Biden Prioritized Labor Unions in U.S. Steel Decision; Opinion Divided Within U.S. Government on Security Risks
16:35 JST, January 5, 2025
The proposed deal for Nippon Steel Corp. to purchase United States Steel Corp. has been blocked by U.S. President Joe Biden, after it was tossed about by U.S. politics for approximately a year.
Many experts believe that the president’s decision prioritized the wishes of labor unions, which are part of Democrats’ support base, rather than economic rationality. The failed large-scale reorganization of the Japan-U.S. steel industry could cast a dark shadow on the close alliance between the two countries and their investment strategies.
Does Biden want to take credit?
“U.S. Steel will remain a proud American company — one that’s American-owned, American-operated, by American union steelworkers — the best in the world,” Biden said in his statement issued on Friday. The president, who is from a middle-class family and calls himself “the most pro-union, pro-worker president in history,” clearly reflected his consideration for labor unions in the statement.
Biden was apparently thinking of United Steelworkers (USW) International President David McCall, who has consistently opposed the proposed acquisition. Backed by the voting power of about 850,000 union members, McCall has political influence in the U.S. Rust Belt, which is home to many working-class people.
Following their defeat in the presidential election in November, the Democrats and the Biden administration decided to block the planned deal to keep union members on their side in future elections.
And even if Biden were to allow the acquisition, President-elect Donald Trump, who will take office later this month, would undoubtedly reverse that decision. Biden is therefore believed to be seeking to prevent his political opponent from taking credit.
U.S. Steel is a symbolic presence that once supported the country as the world’s largest steelmaker. The acquisition deal, which could give U.S. citizens the impression that the company is being sold to a foreign country, involves huge political risks. Therefore, many analysts believe that the president had no other option.
Opinion divided within U.S. govt
According to reports by U.S. and European media outlets, members of the Committee on Foreign Investment in the United States (CFIUS), which is tasked with reviewing acquisitions of U.S. businesses by foreign buyers for potential national security risks, were divided over the danger that U.S. steel-making capacity would decline after the takeover.
The U.S. Trade Representative argued that Nippon Steel might prioritize its production bases in India and reduce U.S. production in the future. In contrast, the Treasure, State and Defense departments reportedly concluded that the takeover would pose no risks.
William Chou of the Hudson Institute in the United States criticized how the review was performed. Chou said the concerns expressed by the committee were based on extremely weak grounds, adding that it was obvious that there were political directives and interference involved.
U.S. Steel likely to struggle to restructure
Nippon Steel pledged at the end of August to invest a total of $2.7 billion, or about ¥420 billion, and increasingly reached out to people concerned at local meetings.
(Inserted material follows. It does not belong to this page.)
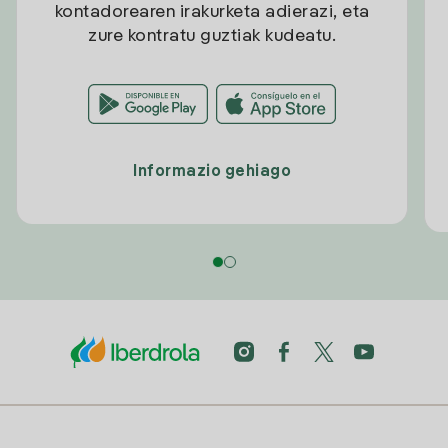
kontadorearen irakurketa adierazi, eta
zure kontratu guztiak kudeatu.
Informazio gehiago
As a result, it managed to steadily win growing support from some USW members and heads of local governments.
Twenty people, including the heads of administrative districts where U.S. Steel has production and other facilities, sent a letter to President Biden on Dec. 23 seeking his approval for Nippon Steel’s acquisition plan. The letter said that they “overwhelmingly support the vision and commitments that Nippon Steel has introduced to ensure that their jobs are protected and that their local facilities stay open.”
But Biden did not change his mind. The stalled plan made it unlikely for Nippon Steel to invest in U.S. Steel, which will certainly make it even more difficult to restructure the company.
In the past eight cases in which U.S. presidents prohibited acquisition plans after CFIUS reviews, the buyers were Chinese companies in seven cases and a Singapore firm in one case. No acquisition proposals by businesses from U.S. allies had been blocked in the past.
The latest decision runs strongly counter to the philosophy of the Biden administration, which has emphasized strengthening supply networks with allied countries to reduce the United States’ dependence on China. This may affect not only the U.S. alliance with other countries but also the credibility of CFIUS reviews and the country’s reputation as a destination for foreign investment.